Questions about Audience (9:09) “What does it mean to make the audience matter and who is the target audience?…Who is this for? What am I trying to do to that audience?” “What do we want these audiences to do? Do we want them to act in a short-term? Do we want to blow their minds entirely so they recalibrate reality?…How do we know when we’re blowing someone’s mind?….when we are talking about, what perhaps aesthetics is best at, which is rearranging how we are looking at the world, the value itself, how do we know if we’re winning?”

Capacity and Contribution (16:00) “It’s creating curiosity. To me that’s success.” “My best idea, my biggest utopia, is going to be smaller than a collective sensible. So the idea of the word, ‘activate’…changing the horizon and activating something collective.”

Is having and idea of an outcome more limiting than what it is driving? (18:15) “It’s about breaking the binary and the balance between identifying a particular goal in any endeavor and looking at the big, the un-knowable, the big dream. And so how do we function in that space that is between?” “Someone can have a negative reaction, but the result is a positive outcome. So you can’t control. You pick a target. You pick an activity… it may cause a shift in tactics, it may simply stimulate new thought, it may come up with an idea we didn’t even imagine.” “If we think about provocation having inherent value in itself, that’s useful. So for instance sometimes as an artist we go out and we poke at things and you keep poking until you find where it hurts. ‘Oh!’ That created a reaction. I wasn’t completely sure what was going to happen and yet I generated a response. The response I think its inherently of value and out of that response all sorts of interesting things could happen.”

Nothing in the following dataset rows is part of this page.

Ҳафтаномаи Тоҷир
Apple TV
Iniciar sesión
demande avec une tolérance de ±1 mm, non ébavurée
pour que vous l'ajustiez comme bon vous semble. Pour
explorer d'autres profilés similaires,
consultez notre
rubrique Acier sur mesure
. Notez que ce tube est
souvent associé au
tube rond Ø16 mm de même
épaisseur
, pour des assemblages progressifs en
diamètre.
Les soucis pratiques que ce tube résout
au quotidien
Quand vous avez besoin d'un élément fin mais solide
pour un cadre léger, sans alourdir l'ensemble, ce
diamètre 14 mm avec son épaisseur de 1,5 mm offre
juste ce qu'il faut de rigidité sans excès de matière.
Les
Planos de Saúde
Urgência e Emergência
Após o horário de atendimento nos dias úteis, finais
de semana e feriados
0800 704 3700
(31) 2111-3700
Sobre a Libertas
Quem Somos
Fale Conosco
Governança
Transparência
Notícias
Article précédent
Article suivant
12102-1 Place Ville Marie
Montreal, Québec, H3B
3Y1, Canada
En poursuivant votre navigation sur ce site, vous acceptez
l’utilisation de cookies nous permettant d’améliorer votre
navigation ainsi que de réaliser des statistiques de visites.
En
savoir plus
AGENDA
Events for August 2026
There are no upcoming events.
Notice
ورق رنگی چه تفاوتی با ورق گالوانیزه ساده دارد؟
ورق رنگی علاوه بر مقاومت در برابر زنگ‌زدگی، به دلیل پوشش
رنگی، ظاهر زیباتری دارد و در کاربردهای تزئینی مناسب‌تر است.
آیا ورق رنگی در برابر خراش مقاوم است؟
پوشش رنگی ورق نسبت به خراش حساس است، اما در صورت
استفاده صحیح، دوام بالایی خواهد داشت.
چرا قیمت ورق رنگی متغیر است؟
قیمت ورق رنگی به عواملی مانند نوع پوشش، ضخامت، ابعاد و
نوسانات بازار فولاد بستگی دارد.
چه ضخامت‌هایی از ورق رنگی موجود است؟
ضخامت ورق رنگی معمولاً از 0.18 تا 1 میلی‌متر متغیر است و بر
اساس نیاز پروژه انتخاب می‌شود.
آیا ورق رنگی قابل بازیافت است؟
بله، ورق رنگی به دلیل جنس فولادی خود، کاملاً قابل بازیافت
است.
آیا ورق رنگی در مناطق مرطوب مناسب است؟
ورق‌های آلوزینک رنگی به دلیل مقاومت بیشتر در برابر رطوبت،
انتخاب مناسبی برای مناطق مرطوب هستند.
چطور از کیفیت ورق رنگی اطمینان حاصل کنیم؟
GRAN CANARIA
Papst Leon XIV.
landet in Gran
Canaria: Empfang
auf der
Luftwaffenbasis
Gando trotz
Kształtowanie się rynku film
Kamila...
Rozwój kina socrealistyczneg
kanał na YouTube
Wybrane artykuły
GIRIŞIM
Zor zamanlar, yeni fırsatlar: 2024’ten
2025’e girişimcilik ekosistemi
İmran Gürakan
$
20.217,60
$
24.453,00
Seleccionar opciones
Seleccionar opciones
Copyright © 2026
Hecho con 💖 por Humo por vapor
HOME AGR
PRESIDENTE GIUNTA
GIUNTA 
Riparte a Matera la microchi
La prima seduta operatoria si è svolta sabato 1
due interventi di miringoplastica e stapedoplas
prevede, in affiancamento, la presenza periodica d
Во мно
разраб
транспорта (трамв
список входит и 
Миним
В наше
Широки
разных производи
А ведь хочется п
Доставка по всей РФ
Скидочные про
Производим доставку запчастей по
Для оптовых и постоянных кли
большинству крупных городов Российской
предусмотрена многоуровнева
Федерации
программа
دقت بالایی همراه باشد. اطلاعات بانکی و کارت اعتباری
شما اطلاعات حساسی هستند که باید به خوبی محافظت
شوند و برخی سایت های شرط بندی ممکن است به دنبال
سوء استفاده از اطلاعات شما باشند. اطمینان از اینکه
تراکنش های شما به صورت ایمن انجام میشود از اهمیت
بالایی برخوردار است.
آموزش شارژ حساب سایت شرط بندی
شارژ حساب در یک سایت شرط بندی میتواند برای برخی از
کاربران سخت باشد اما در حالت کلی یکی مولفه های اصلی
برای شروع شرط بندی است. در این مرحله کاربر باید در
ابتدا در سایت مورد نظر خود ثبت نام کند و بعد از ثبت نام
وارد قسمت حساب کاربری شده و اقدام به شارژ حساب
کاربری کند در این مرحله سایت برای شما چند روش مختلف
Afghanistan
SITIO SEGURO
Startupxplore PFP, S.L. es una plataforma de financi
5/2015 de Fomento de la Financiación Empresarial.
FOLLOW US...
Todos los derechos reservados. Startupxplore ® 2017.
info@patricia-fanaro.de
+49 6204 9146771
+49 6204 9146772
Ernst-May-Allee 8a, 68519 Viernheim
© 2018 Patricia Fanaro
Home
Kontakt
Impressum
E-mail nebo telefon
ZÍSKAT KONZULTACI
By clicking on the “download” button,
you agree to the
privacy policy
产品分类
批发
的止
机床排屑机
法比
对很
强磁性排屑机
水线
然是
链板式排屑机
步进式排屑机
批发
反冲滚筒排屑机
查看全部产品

Role/Goals of Art in Activism (25:10) “Distinguishing between effective massive scale public gestures in the support of a specific political movement is an artistic activism every bit as much as putting out a piece that does something crazy that gets people thinking completely outside of whatever the current fight is. Those are two very different projects and you’ve got to fail at one of them on the average day, and maybe win one of the others. But what we are in the business is more about opening up a possibility.” “If you don’t have a critique that is says here’s what I see the problem as being, here’s the mediating links, here’s how the present relates to a past and imaginable future, and here’s organizationally what I hope to be unleashing based on what’s happened before. That is to say of course that action doesn’t stand for itself, but framing it as art treats it with a kind of undue autonomy that I think we have to grapple with when we put the two terms, , together.”

Evaluation: Quality as part of Function (32:19) “One of the things people need from us, by demonstration, to sort of re-legitimate play, and delight, and qualities in even the things we think of as public.” “ is inherently interdisciplinary, which means you can take advantage of all these other ways of working. So we don’t have to be policy makers…we don’t have to be journalists, the one’s that tell the truth…we don’t have to be graphic designers, science fiction writers, but all these parts come into it. We don’t even really have to be activists or artists. It can be a blend of all different kinds of things so to keep going with that we also don’t have to think on those methods of evaluation…” “Ultimately, I think evaluation that comes from the outside is actually criticism or critique, which can be helpful, but the evaluation that is most helpful is what you do internally–this is the goal that we set out to do and did we reach it and what can I learn from it? That’s the purpose of evaluation. We set the terms of that evaluation, of deciding whether or not something works. It’s our terms and there’s an art to that too. Ultimately, the purpose is to make stronger work.”